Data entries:
"""
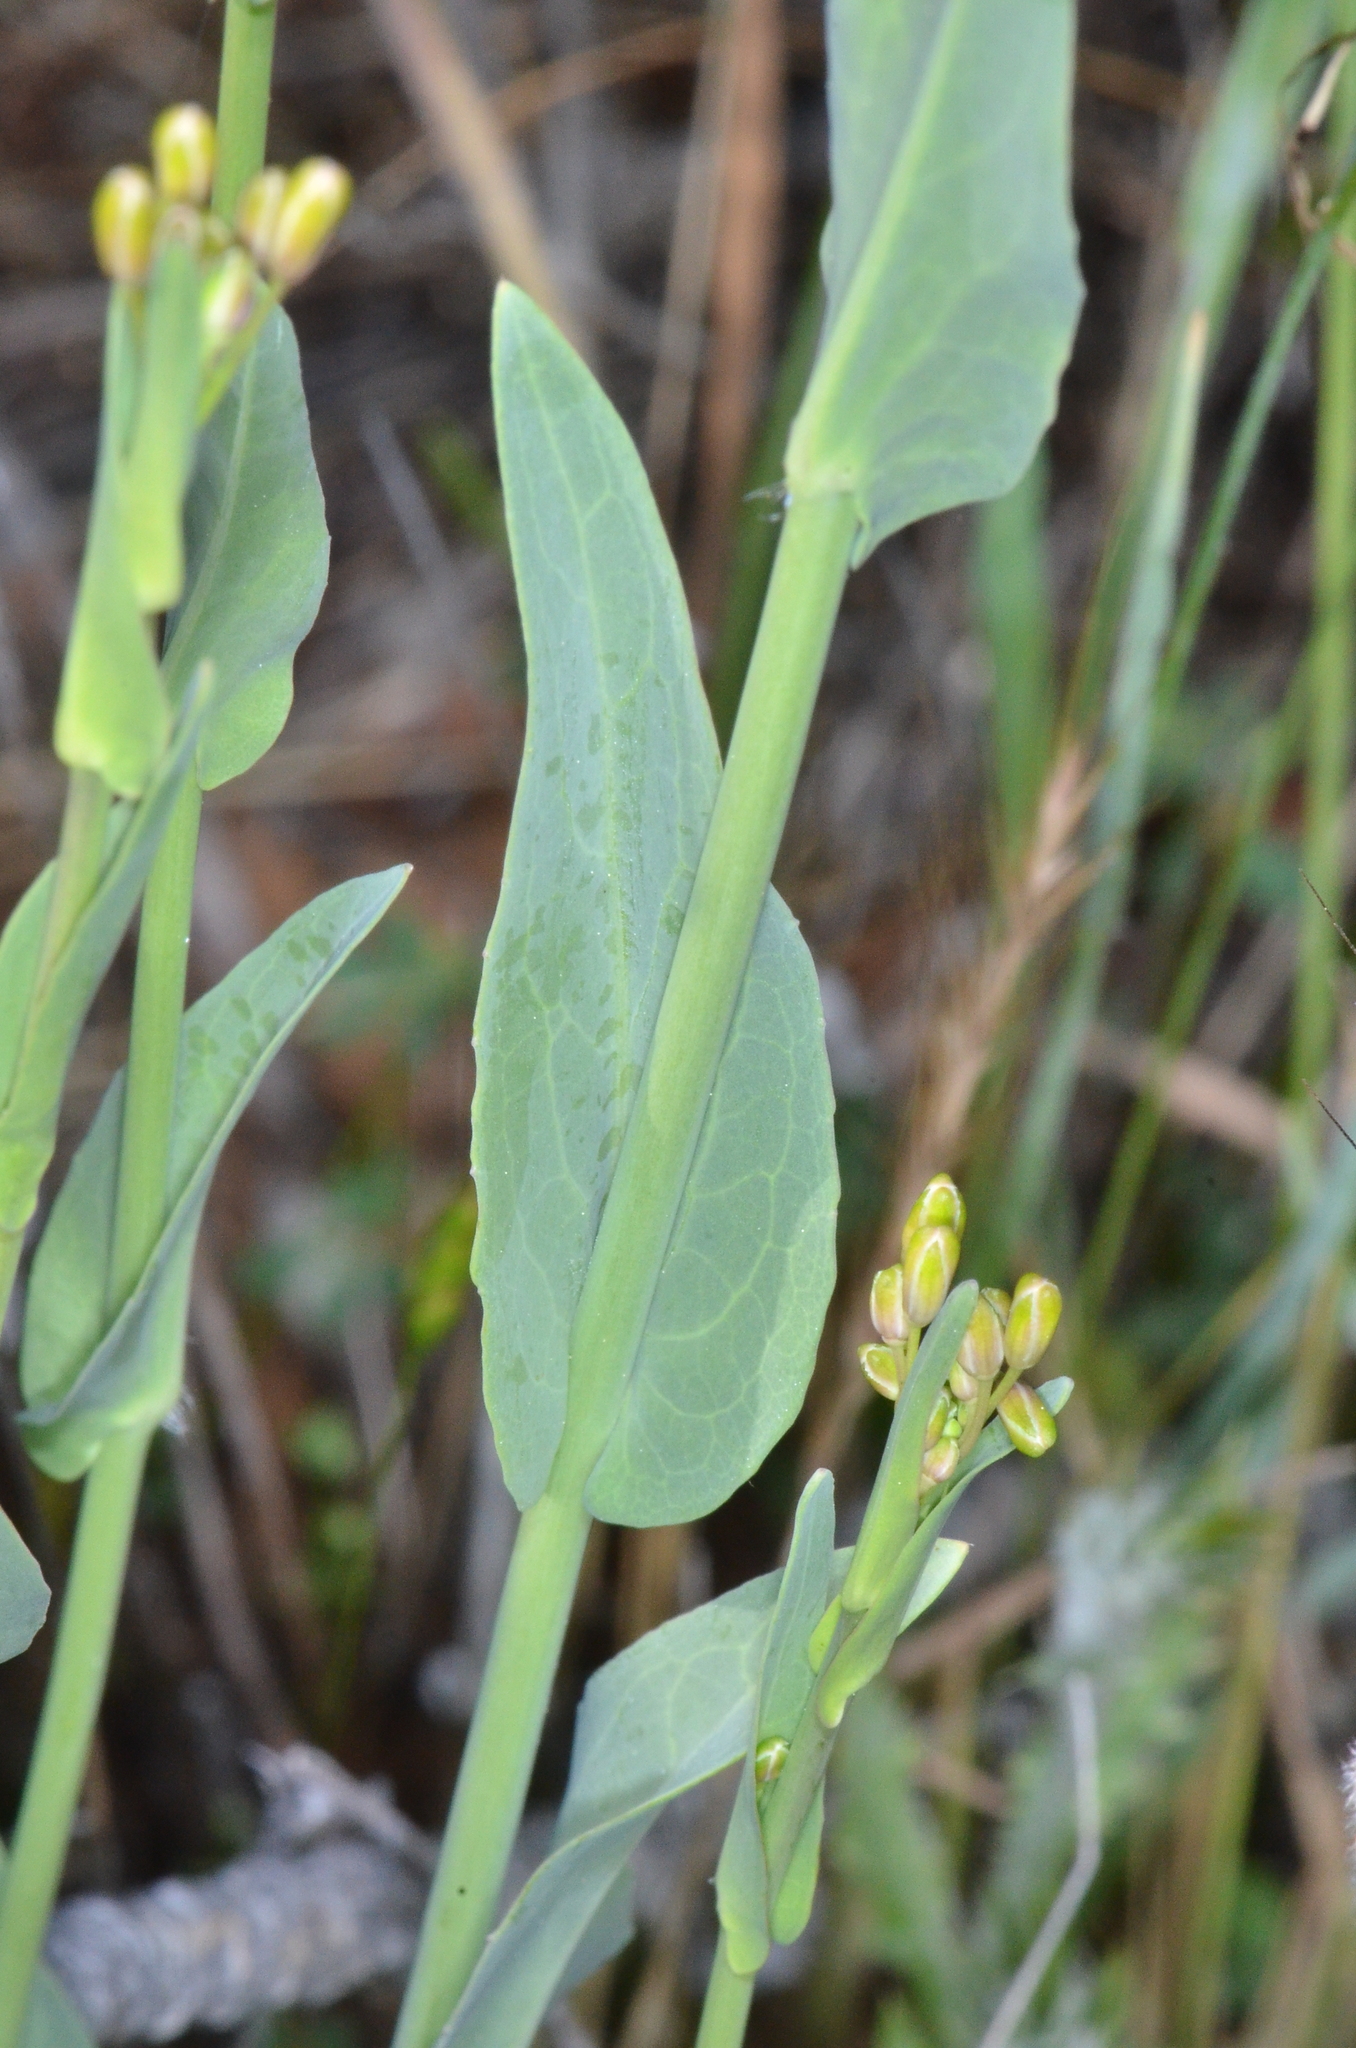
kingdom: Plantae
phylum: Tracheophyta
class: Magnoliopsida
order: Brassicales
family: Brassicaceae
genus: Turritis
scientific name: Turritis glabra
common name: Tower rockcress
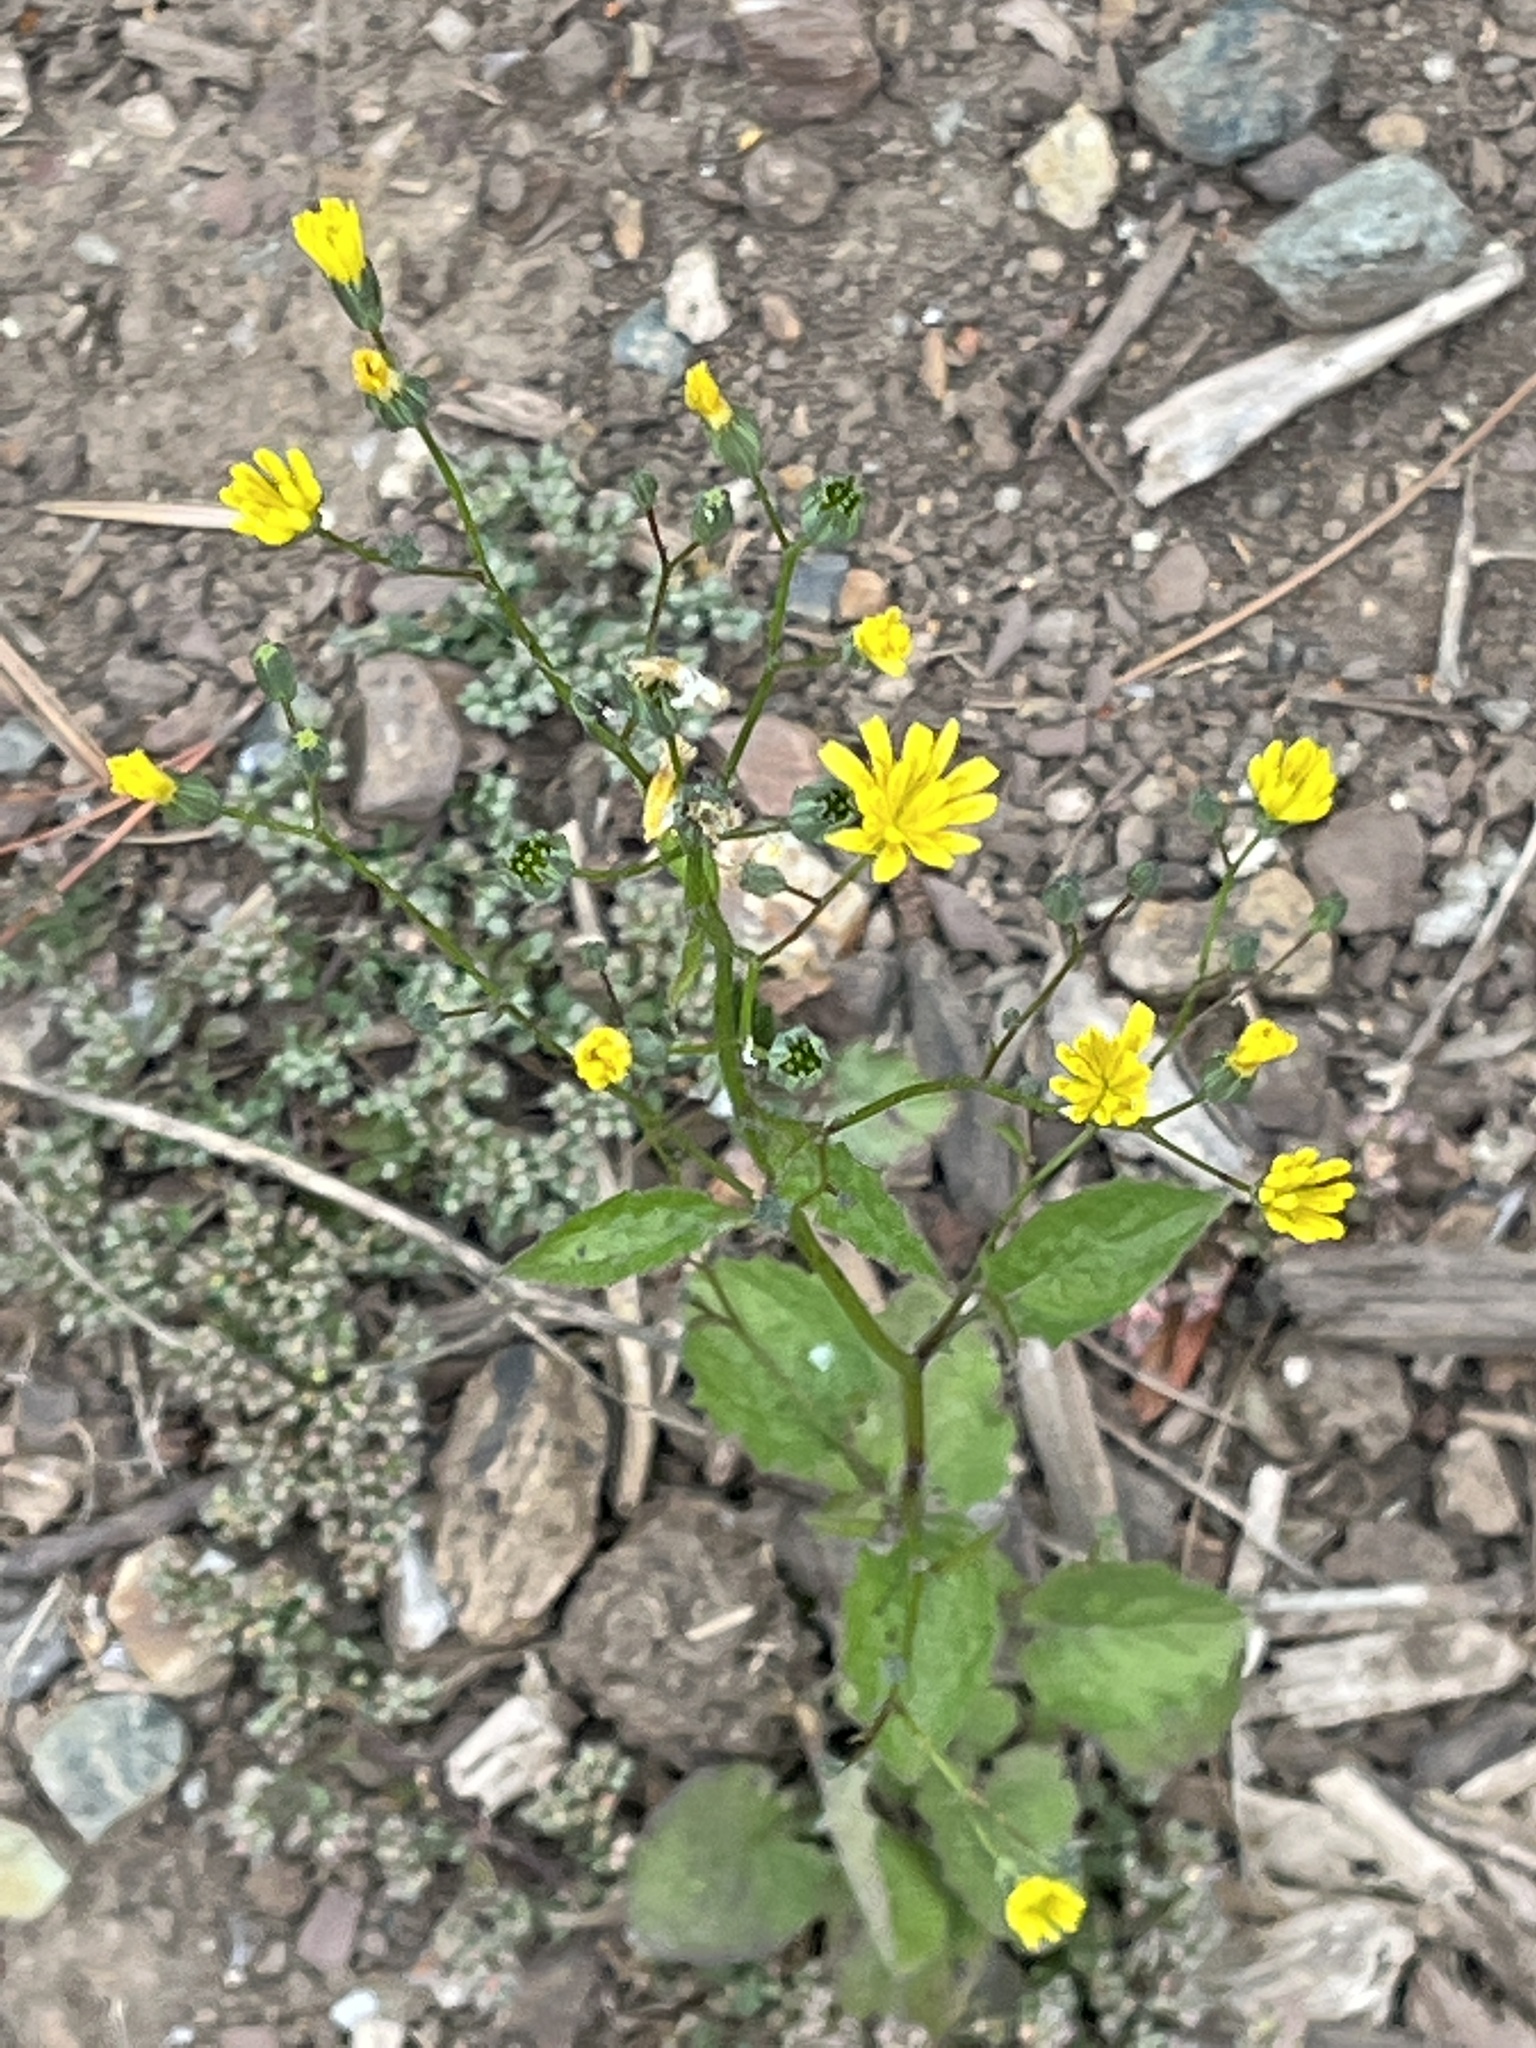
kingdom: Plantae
"""
• [Instructions for the task]:
Put the lines from all the records into one numbered list, dropping any blank lines and leaving the pictures out.

• [Response below]:
1. kingdom: Plantae
2. phylum: Tracheophyta
3. class: Magnoliopsida
4. order: Brassicales
5. family: Brassicaceae
6. genus: Turritis
7. scientific name: Turritis glabra
8. common name: Tower rockcress
9. kingdom: Plantae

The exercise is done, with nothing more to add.